El arrepentimiento es una decisión de fe. No es solo un sentimiento de remordimiento, sino el coraje de dejar los pecados atrás y vivir una vida recta. En este sentido, entendemos que el arrepentimiento involucra determinación y la necesidad de contrariar al corazón, a los deseos y a las vanidades, y tomar la decisión de cambiar.
Muchas veces, la fe religiosa lleva a alguien a bautizarse sin convicción, solo por seguir lo que los demás están haciendo. Pero el verdadero arrepentimiento es una decisión consciente de abandonar la vida incorrecta. Cuando el Espíritu Santo convence a la persona de su pecado, esta se arrepiente de verdad y decide cambiar.
Jesús le dijo a la mujer adúltera: “… Mujer, ¿dónde están ellos? ¿Ninguno te ha condenado? (…) Yo tampoco te condeno. Vete; desde ahora no peques más” (Juan 8:10-11).
De la misma forma, Él le dijo al paralítico:
“… no peques más, para que no te suceda algo peor” (Juan 5:14).
Lamentablemente, muchas personas que fueron curadas o bendecidas terminan dándole la espalda a Dios y caen nuevamente en pecado. Son como dracmas perdidas dentro de casa, frecuentando la iglesia, pero sin un arrepentimiento verdadero.
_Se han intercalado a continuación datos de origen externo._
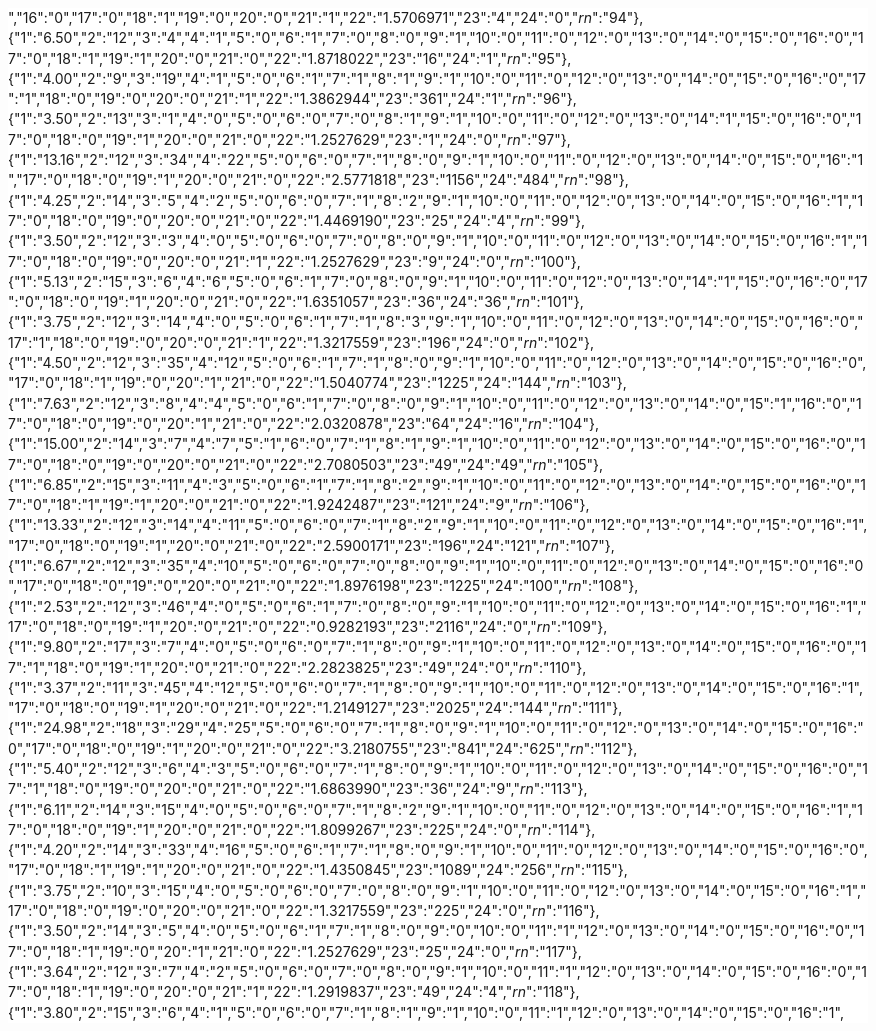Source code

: ","16":"0","17":"0","18":"1","19":"0","20":"0","21":"1","22":"1.5706971","23":"4","24":"0","_rn_":"94"},{"1":"6.50","2":"12","3":"4","4":"1","5":"0","6":"1","7":"0","8":"0","9":"1","10":"0","11":"0","12":"0","13":"0","14":"0","15":"0","16":"0","17":"0","18":"1","19":"1","20":"0","21":"0","22":"1.8718022","23":"16","24":"1","_rn_":"95"},{"1":"4.00","2":"9","3":"19","4":"1","5":"0","6":"1","7":"1","8":"1","9":"1","10":"0","11":"0","12":"0","13":"0","14":"0","15":"0","16":"0","17":"1","18":"0","19":"0","20":"0","21":"1","22":"1.3862944","23":"361","24":"1","_rn_":"96"},{"1":"3.50","2":"13","3":"1","4":"0","5":"0","6":"0","7":"0","8":"1","9":"1","10":"0","11":"0","12":"0","13":"0","14":"1","15":"0","16":"0","17":"0","18":"0","19":"1","20":"0","21":"0","22":"1.2527629","23":"1","24":"0","_rn_":"97"},{"1":"13.16","2":"12","3":"34","4":"22","5":"0","6":"0","7":"1","8":"0","9":"1","10":"0","11":"0","12":"0","13":"0","14":"0","15":"0","16":"1","17":"0","18":"0","19":"1","20":"0","21":"0","22":"2.5771818","23":"1156","24":"484","_rn_":"98"},{"1":"4.25","2":"14","3":"5","4":"2","5":"0","6":"0","7":"1","8":"2","9":"1","10":"0","11":"0","12":"0","13":"0","14":"0","15":"0","16":"1","17":"0","18":"0","19":"0","20":"0","21":"0","22":"1.4469190","23":"25","24":"4","_rn_":"99"},{"1":"3.50","2":"12","3":"3","4":"0","5":"0","6":"0","7":"0","8":"0","9":"1","10":"0","11":"0","12":"0","13":"0","14":"0","15":"0","16":"1","17":"0","18":"0","19":"0","20":"0","21":"1","22":"1.2527629","23":"9","24":"0","_rn_":"100"},{"1":"5.13","2":"15","3":"6","4":"6","5":"0","6":"1","7":"0","8":"0","9":"1","10":"0","11":"0","12":"0","13":"0","14":"1","15":"0","16":"0","17":"0","18":"0","19":"1","20":"0","21":"0","22":"1.6351057","23":"36","24":"36","_rn_":"101"},{"1":"3.75","2":"12","3":"14","4":"0","5":"0","6":"1","7":"1","8":"3","9":"1","10":"0","11":"0","12":"0","13":"0","14":"0","15":"0","16":"0","17":"1","18":"0","19":"0","20":"0","21":"1","22":"1.3217559","23":"196","24":"0","_rn_":"102"},{"1":"4.50","2":"12","3":"35","4":"12","5":"0","6":"1","7":"1","8":"0","9":"1","10":"0","11":"0","12":"0","13":"0","14":"0","15":"0","16":"0","17":"0","18":"1","19":"0","20":"1","21":"0","22":"1.5040774","23":"1225","24":"144","_rn_":"103"},{"1":"7.63","2":"12","3":"8","4":"4","5":"0","6":"1","7":"0","8":"0","9":"1","10":"0","11":"0","12":"0","13":"0","14":"0","15":"1","16":"0","17":"0","18":"0","19":"0","20":"1","21":"0","22":"2.0320878","23":"64","24":"16","_rn_":"104"},{"1":"15.00","2":"14","3":"7","4":"7","5":"1","6":"0","7":"1","8":"1","9":"1","10":"0","11":"0","12":"0","13":"0","14":"0","15":"0","16":"0","17":"0","18":"0","19":"0","20":"0","21":"0","22":"2.7080503","23":"49","24":"49","_rn_":"105"},{"1":"6.85","2":"15","3":"11","4":"3","5":"0","6":"1","7":"1","8":"2","9":"1","10":"0","11":"0","12":"0","13":"0","14":"0","15":"0","16":"0","17":"0","18":"1","19":"1","20":"0","21":"0","22":"1.9242487","23":"121","24":"9","_rn_":"106"},{"1":"13.33","2":"12","3":"14","4":"11","5":"0","6":"0","7":"1","8":"2","9":"1","10":"0","11":"0","12":"0","13":"0","14":"0","15":"0","16":"1","17":"0","18":"0","19":"1","20":"0","21":"0","22":"2.5900171","23":"196","24":"121","_rn_":"107"},{"1":"6.67","2":"12","3":"35","4":"10","5":"0","6":"0","7":"0","8":"0","9":"1","10":"0","11":"0","12":"0","13":"0","14":"0","15":"0","16":"0","17":"0","18":"0","19":"0","20":"0","21":"0","22":"1.8976198","23":"1225","24":"100","_rn_":"108"},{"1":"2.53","2":"12","3":"46","4":"0","5":"0","6":"1","7":"0","8":"0","9":"1","10":"0","11":"0","12":"0","13":"0","14":"0","15":"0","16":"1","17":"0","18":"0","19":"1","20":"0","21":"0","22":"0.9282193","23":"2116","24":"0","_rn_":"109"},{"1":"9.80","2":"17","3":"7","4":"0","5":"0","6":"0","7":"1","8":"0","9":"1","10":"0","11":"0","12":"0","13":"0","14":"0","15":"0","16":"0","17":"1","18":"0","19":"1","20":"0","21":"0","22":"2.2823825","23":"49","24":"0","_rn_":"110"},{"1":"3.37","2":"11","3":"45","4":"12","5":"0","6":"0","7":"1","8":"0","9":"1","10":"0","11":"0","12":"0","13":"0","14":"0","15":"0","16":"1","17":"0","18":"0","19":"1","20":"0","21":"0","22":"1.2149127","23":"2025","24":"144","_rn_":"111"},{"1":"24.98","2":"18","3":"29","4":"25","5":"0","6":"0","7":"1","8":"0","9":"1","10":"0","11":"0","12":"0","13":"0","14":"0","15":"0","16":"0","17":"0","18":"0","19":"1","20":"0","21":"0","22":"3.2180755","23":"841","24":"625","_rn_":"112"},{"1":"5.40","2":"12","3":"6","4":"3","5":"0","6":"0","7":"1","8":"0","9":"1","10":"0","11":"0","12":"0","13":"0","14":"0","15":"0","16":"0","17":"1","18":"0","19":"0","20":"0","21":"0","22":"1.6863990","23":"36","24":"9","_rn_":"113"},{"1":"6.11","2":"14","3":"15","4":"0","5":"0","6":"0","7":"1","8":"2","9":"1","10":"0","11":"0","12":"0","13":"0","14":"0","15":"0","16":"1","17":"0","18":"0","19":"1","20":"0","21":"0","22":"1.8099267","23":"225","24":"0","_rn_":"114"},{"1":"4.20","2":"14","3":"33","4":"16","5":"0","6":"1","7":"1","8":"0","9":"1","10":"0","11":"0","12":"0","13":"0","14":"0","15":"0","16":"0","17":"0","18":"1","19":"1","20":"0","21":"0","22":"1.4350845","23":"1089","24":"256","_rn_":"115"},{"1":"3.75","2":"10","3":"15","4":"0","5":"0","6":"0","7":"0","8":"0","9":"1","10":"0","11":"0","12":"0","13":"0","14":"0","15":"0","16":"1","17":"0","18":"0","19":"0","20":"0","21":"0","22":"1.3217559","23":"225","24":"0","_rn_":"116"},{"1":"3.50","2":"14","3":"5","4":"0","5":"0","6":"1","7":"1","8":"0","9":"0","10":"0","11":"1","12":"0","13":"0","14":"0","15":"0","16":"0","17":"0","18":"1","19":"0","20":"1","21":"0","22":"1.2527629","23":"25","24":"0","_rn_":"117"},{"1":"3.64","2":"12","3":"7","4":"2","5":"0","6":"0","7":"0","8":"0","9":"1","10":"0","11":"1","12":"0","13":"0","14":"0","15":"0","16":"0","17":"0","18":"1","19":"0","20":"0","21":"1","22":"1.2919837","23":"49","24":"4","_rn_":"118"},{"1":"3.80","2":"15","3":"6","4":"1","5":"0","6":"0","7":"1","8":"1","9":"1","10":"0","11":"1","12":"0","13":"0","14":"0","15":"0","16":"1",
Dios tiene el deseo de ver a las personas convertidas, pero no puede tomar esa decisión por ellas. El libre albedrío es intocable y cada uno de nosotros debe decidir por sí mismo. Si el Espíritu Santo te convenció de lo que debés hacer, seguí esa orientación, porque es la Voz de Dios llamándote al arrepentimiento. Eso es lo que garantiza nuestra vida. Esta depende de una actitud de fe y de arrepentimiento.